# Adoption et Protection animale > SOS - Appels Divers > Pétitions, Actions, et Manifestations >  Justice pour Cookie, chatte battue et défenestrée !

## Raoul Volfoni

Une pétition pour que le monstre qui l'a maltraitée soit traduit en justice : https://www.change.org/p/madame-le-p...9fenestr%C3%A9

----------


## France34

Pétition signée ! J'espère que COOKIE va bien se remettre de ses blessures Merci aux personnes qui l'ont recueillie et la peine maximale pour son bourreau !

----------


## Cojo

pétition signée quel ignoble individu.

----------


## monloulou

signée bien sûr, continuons

----------


## Segusia52

Signée

----------


## nathalie2795

idem

----------


## Bluecat

Signée, il faut que ces horreurs soient punies comme il se doit !

----------


## INCALINE

Signée.

----------


## Bluecat

Plus de 18000 signatures, on continue !

----------


## norvege2015

Signée

----------


## kukuss

Pétition signée.

----------


## GADY

pétition signée à l'instant. Il faut condamner ce tortionnaire à une peine exemplaire. PAS DE PITIE POUR LUI !!!

□ □ □

■ CONSIGNE 1 ■
Recopiez à l'identique les entrées du catalogue de planches d'herbier, de la ligne qui contient "name author: Hayata" jusqu'à celle qui contient "family: Malvaceae", ces deux lignes comprises.

■ DONNÉES DE L'EXERCICE ■
□ □ □

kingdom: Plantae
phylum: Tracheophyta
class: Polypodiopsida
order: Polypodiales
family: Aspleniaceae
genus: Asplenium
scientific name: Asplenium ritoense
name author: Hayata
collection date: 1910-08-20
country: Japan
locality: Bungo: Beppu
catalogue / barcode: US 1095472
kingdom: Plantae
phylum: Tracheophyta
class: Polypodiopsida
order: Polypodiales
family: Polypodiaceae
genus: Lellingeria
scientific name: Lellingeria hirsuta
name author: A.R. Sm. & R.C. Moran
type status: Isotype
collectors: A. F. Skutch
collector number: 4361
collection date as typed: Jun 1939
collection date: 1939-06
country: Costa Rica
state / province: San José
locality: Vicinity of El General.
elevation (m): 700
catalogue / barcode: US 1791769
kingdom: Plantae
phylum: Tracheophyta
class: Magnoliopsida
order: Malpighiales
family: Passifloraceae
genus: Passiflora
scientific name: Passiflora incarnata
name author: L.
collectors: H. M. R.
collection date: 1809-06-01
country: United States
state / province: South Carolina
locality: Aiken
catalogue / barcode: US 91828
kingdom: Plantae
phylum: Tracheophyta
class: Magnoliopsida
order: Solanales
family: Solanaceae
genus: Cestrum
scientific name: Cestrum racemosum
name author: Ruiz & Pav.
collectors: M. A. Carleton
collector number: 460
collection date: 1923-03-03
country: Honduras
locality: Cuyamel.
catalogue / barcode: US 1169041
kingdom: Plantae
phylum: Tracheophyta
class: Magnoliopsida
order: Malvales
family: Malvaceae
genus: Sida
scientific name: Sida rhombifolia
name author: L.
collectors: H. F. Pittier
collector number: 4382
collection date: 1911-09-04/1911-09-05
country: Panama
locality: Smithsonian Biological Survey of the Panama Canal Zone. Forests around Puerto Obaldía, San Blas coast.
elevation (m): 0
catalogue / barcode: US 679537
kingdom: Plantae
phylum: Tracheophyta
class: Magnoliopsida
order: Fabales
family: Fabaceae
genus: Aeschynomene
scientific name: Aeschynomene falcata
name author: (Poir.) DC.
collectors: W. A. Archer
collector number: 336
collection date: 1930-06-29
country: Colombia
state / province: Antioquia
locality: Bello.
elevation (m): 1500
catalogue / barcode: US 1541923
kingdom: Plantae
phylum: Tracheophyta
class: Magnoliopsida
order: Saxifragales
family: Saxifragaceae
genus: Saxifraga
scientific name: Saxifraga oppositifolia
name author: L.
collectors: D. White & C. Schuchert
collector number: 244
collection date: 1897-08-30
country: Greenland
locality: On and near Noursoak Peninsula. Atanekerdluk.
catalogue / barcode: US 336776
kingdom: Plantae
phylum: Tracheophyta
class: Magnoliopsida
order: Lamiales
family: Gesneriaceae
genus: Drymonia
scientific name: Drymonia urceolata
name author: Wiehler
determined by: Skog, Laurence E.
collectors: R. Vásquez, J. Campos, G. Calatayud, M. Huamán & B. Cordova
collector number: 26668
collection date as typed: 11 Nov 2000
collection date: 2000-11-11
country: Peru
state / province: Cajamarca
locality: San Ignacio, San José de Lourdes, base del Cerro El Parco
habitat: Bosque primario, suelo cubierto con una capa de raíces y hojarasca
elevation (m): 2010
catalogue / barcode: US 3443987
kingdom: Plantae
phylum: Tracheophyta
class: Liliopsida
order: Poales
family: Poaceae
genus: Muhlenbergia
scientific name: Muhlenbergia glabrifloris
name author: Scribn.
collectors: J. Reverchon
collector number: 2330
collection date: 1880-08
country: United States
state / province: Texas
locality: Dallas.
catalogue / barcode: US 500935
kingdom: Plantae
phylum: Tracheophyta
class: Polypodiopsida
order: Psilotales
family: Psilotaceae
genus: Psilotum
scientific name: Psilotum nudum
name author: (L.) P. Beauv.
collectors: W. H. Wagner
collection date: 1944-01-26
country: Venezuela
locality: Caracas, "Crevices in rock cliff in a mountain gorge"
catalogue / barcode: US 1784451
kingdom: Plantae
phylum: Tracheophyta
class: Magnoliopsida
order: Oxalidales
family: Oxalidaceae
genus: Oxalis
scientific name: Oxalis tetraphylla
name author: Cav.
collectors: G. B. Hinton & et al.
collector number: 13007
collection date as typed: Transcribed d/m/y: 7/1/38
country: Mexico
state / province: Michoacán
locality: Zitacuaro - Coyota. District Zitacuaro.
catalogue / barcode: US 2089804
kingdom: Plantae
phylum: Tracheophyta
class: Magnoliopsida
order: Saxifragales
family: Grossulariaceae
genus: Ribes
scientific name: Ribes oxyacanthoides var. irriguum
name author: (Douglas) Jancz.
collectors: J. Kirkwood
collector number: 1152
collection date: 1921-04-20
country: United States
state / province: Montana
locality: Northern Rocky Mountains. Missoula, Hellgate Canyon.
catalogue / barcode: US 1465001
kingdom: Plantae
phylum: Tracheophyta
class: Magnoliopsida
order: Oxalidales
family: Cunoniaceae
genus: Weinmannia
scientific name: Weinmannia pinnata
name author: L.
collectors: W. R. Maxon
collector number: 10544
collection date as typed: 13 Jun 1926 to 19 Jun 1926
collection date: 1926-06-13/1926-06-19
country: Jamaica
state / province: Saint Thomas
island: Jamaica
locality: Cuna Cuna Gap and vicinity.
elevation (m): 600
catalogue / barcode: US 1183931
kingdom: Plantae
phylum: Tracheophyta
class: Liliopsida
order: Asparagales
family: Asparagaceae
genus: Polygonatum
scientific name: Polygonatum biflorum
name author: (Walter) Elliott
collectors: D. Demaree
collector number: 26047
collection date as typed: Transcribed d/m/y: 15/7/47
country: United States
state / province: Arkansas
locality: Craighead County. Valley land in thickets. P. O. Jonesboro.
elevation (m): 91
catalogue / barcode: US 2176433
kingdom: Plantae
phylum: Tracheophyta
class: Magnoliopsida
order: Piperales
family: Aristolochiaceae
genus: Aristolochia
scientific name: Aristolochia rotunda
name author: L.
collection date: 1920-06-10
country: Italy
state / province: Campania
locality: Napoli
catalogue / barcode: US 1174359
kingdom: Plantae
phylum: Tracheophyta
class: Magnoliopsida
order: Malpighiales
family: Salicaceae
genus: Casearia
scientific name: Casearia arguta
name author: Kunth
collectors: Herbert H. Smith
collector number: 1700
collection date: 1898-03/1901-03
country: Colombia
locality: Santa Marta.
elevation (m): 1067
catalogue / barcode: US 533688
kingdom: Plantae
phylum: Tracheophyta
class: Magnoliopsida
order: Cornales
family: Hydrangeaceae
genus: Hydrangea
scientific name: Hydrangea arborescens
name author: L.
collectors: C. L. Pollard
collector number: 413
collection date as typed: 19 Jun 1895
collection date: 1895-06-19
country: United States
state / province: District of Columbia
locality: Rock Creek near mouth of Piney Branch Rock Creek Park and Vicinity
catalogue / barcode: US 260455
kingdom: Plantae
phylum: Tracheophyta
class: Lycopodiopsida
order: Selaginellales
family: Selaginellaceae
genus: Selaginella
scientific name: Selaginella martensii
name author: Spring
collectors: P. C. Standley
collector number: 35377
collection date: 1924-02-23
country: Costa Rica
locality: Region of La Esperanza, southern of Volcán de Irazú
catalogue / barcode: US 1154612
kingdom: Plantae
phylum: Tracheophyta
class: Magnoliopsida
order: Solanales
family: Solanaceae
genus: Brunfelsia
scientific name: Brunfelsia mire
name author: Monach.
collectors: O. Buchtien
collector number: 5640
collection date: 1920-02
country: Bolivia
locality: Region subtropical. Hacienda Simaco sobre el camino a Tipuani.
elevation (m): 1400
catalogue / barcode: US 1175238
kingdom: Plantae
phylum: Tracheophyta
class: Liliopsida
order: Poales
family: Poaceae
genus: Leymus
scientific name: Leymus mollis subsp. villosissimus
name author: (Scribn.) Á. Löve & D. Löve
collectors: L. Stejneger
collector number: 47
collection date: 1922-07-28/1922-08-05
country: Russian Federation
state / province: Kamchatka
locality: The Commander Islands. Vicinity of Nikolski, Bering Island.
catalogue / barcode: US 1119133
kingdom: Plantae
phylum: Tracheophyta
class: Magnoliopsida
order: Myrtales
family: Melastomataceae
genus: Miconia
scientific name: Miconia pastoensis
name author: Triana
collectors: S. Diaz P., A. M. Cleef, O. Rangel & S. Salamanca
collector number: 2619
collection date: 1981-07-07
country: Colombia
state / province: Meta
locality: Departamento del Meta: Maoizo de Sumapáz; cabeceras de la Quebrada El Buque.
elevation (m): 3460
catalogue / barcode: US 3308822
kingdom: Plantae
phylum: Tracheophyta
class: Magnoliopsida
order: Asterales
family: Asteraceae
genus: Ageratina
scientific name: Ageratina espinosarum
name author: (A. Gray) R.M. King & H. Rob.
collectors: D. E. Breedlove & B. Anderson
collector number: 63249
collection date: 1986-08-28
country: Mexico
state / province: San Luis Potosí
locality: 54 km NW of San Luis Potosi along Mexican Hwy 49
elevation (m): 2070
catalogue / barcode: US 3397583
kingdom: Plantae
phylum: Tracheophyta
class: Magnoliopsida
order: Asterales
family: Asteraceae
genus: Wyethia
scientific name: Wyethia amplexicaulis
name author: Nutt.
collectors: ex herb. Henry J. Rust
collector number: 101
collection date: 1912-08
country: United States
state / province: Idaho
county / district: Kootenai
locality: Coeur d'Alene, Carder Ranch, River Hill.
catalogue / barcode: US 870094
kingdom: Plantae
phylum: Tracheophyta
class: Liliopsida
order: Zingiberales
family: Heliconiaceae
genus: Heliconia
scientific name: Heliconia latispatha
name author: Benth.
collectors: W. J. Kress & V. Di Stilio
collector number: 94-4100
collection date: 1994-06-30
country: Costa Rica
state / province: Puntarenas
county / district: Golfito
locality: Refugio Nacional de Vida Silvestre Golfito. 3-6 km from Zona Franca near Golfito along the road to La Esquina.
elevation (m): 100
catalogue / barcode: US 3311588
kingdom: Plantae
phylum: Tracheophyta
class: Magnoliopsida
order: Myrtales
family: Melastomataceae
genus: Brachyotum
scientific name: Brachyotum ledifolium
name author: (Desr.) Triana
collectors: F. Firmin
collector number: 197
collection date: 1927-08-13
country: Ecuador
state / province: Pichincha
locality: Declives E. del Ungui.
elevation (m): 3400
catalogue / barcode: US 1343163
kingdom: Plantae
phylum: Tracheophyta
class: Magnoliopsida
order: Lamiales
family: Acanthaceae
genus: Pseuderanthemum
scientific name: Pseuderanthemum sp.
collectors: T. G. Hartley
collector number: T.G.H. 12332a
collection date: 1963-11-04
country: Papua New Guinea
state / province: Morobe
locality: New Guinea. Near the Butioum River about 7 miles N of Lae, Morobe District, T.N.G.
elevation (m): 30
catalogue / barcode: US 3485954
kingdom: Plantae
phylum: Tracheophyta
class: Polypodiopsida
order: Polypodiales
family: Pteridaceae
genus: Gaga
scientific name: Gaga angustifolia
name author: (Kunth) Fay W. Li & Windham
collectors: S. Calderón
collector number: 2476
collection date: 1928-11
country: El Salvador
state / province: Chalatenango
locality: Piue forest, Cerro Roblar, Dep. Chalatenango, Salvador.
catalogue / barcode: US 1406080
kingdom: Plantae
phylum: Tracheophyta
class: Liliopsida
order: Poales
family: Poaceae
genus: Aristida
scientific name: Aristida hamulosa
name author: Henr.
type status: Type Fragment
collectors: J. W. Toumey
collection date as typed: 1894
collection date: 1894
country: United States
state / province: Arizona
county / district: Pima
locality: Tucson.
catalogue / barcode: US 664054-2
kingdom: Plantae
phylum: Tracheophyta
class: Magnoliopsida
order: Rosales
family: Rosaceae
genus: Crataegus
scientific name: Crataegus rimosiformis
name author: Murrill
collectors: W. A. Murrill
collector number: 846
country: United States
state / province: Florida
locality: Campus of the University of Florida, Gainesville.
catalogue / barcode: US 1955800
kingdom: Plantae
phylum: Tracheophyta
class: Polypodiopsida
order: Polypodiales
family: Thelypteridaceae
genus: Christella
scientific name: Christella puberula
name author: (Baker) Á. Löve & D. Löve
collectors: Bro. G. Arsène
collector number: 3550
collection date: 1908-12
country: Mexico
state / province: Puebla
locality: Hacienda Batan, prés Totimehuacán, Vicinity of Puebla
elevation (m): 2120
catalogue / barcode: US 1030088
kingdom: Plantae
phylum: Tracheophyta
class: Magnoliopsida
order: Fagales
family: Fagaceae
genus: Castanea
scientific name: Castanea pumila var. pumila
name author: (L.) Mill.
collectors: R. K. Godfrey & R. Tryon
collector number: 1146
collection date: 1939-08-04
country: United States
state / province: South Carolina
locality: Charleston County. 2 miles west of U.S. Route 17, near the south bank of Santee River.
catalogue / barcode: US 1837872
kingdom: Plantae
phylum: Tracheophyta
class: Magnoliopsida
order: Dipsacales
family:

□ □ □

■ CONSIGNE 2 ■
Dans le fil de discussion sur la pétition pour Cookie, reprenez le passage allant de "## France34" jusqu'à "quel ignoble individu." en remplaçant "ignoble" par "odieux".

■ RÉPONSE 1 ■
name author: Hayata
collection date: 1910-08-20
country: Japan
locality: Bungo: Beppu
catalogue / barcode: US 1095472
kingdom: Plantae
phylum: Tracheophyta
class: Polypodiopsida
order: Polypodiales
family: Polypodiaceae
genus: Lellingeria
scientific name: Lellingeria hirsuta
name author: A.R. Sm. & R.C. Moran
type status: Isotype
collectors: A. F. Skutch
collector number: 4361
collection date as typed: Jun 1939
collection date: 1939-06
country: Costa Rica
state / province: San José
locality: Vicinity of El General.
elevation (m): 700
catalogue / barcode: US 1791769
kingdom: Plantae
phylum: Tracheophyta
class: Magnoliopsida
order: Malpighiales
family: Passifloraceae
genus: Passiflora
scientific name: Passiflora incarnata
name author: L.
collectors: H. M. R.
collection date: 1809-06-01
country: United States
state / province: South Carolina
locality: Aiken
catalogue / barcode: US 91828
kingdom: Plantae
phylum: Tracheophyta
class: Magnoliopsida
order: Solanales
family: Solanaceae
genus: Cestrum
scientific name: Cestrum racemosum
name author: Ruiz & Pav.
collectors: M. A. Carleton
collector number: 460
collection date: 1923-03-03
country: Honduras
locality: Cuyamel.
catalogue / barcode: US 1169041
kingdom: Plantae
phylum: Tracheophyta
class: Magnoliopsida
order: Malvales
family: Malvaceae

■ RÉPONSE 2 ■
## France34

Pétition signée ! J'espère que COOKIE va bien se remettre de ses blessures Merci aux personnes qui l'ont recueillie et la peine maximale pour son bourreau !

----------


## Cojo

pétition signée quel odieux individu.